Question

Give reasons. ${E^ \circ }$ value for $M{n^{3 + }}/M{n^{2 + }}$ couple is much more positive than that for $F{e^{3 + }}/F{e^{2 + }}$

Answer 1

Hint: Ionization energy is easy watchwords and can be defined as a degree of the problem in moving away with an electron from an atom or ion or we can say as the tendency of an atom or ion to surrender an electron to another. The lack of electrons generally occurs in the ground state of the chemical species.

Complete step by step solution:
The relatively high value for $Mn$ shows that $M{n^{2 + }},d^5$ which is particularly stable and much larger than the third ionization energy of $Mn$ where the required change is from$d^5\;to\;d^4$. Because $M{n^{2 + }}$ is more stable than $M{n^{3 + }}$ due to their half-filled $d^5$ configuration whereas $F{e^{2 + }}$ becomes unstable after losing an electron from their half-filled orbital.
Hence, ${E^ \circ }$ value for $M{n^{3 + }}/M{n^{2 + }}$ couple is much more positive than that for $F{e^{3 + }}/F{e^{2 + }}$

Additional information:
In more practical terms we will define ionization power as the minimum electricity that an electron in a gaseous atom or ion has to immerse up to pop out of the influence of the nucleus. It is similarly sometimes known as ionization potential and is usually an endothermic technique.
What we can infer similarly is that ionization strength offers us an idea of the reactivity of chemical compounds.

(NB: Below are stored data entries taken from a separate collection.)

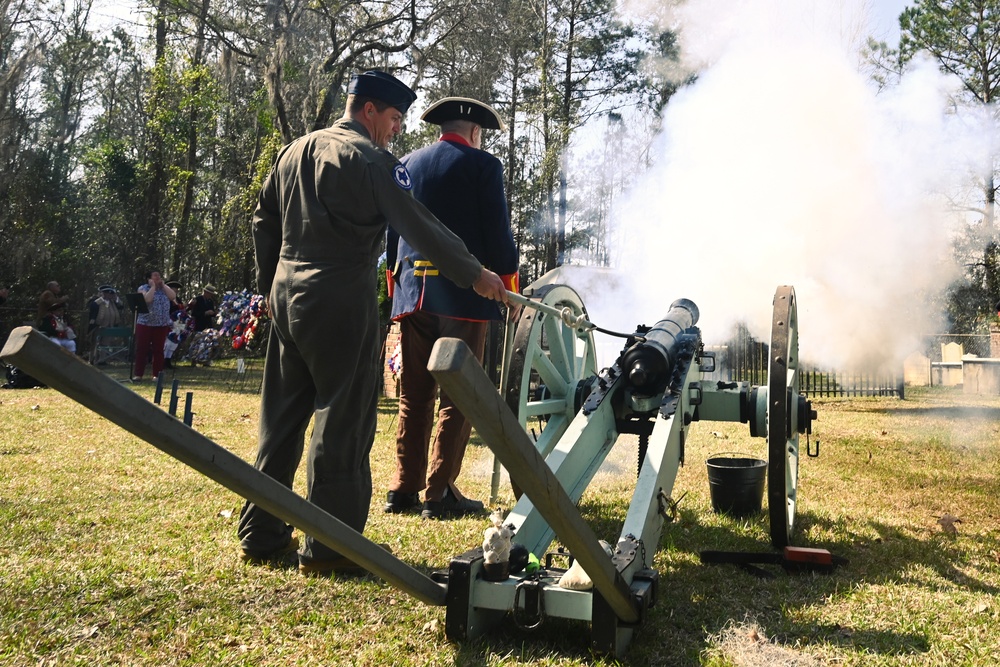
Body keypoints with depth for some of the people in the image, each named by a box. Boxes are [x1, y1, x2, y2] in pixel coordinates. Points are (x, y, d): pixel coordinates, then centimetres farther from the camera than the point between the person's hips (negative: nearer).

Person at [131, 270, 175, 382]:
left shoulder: (165, 288, 13)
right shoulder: (143, 288, 0)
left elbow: (173, 296, -6)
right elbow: (147, 299, -18)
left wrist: (163, 284, -2)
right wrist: (153, 286, -11)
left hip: (162, 324, 3)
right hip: (145, 323, -3)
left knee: (158, 350, 3)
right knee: (141, 349, -2)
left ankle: (157, 375, 8)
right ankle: (138, 374, 3)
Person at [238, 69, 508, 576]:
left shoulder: (294, 152, 16)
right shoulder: (369, 159, -8)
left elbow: (263, 220, 19)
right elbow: (420, 226, -13)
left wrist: (270, 283, 24)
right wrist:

It can also be used to determine the electricity of chemical bonds. It is measured both in devices of electron volts or kilo per joule.
Depending on the ionization of molecules which often ends in changes in molecular geometry, ionization power can be either adiabatic ionization strength or vertical ionization strength of the molecule.

Note:
Ionization is a process that involves the removal of electrons present in an orbit of the atom to outside the atom. As the electron in each orbit it has characteristic energy and the ionization energy is equal to the difference of energy between the energy of the electron in the initial orbit and the energy of the electron present outside the atom.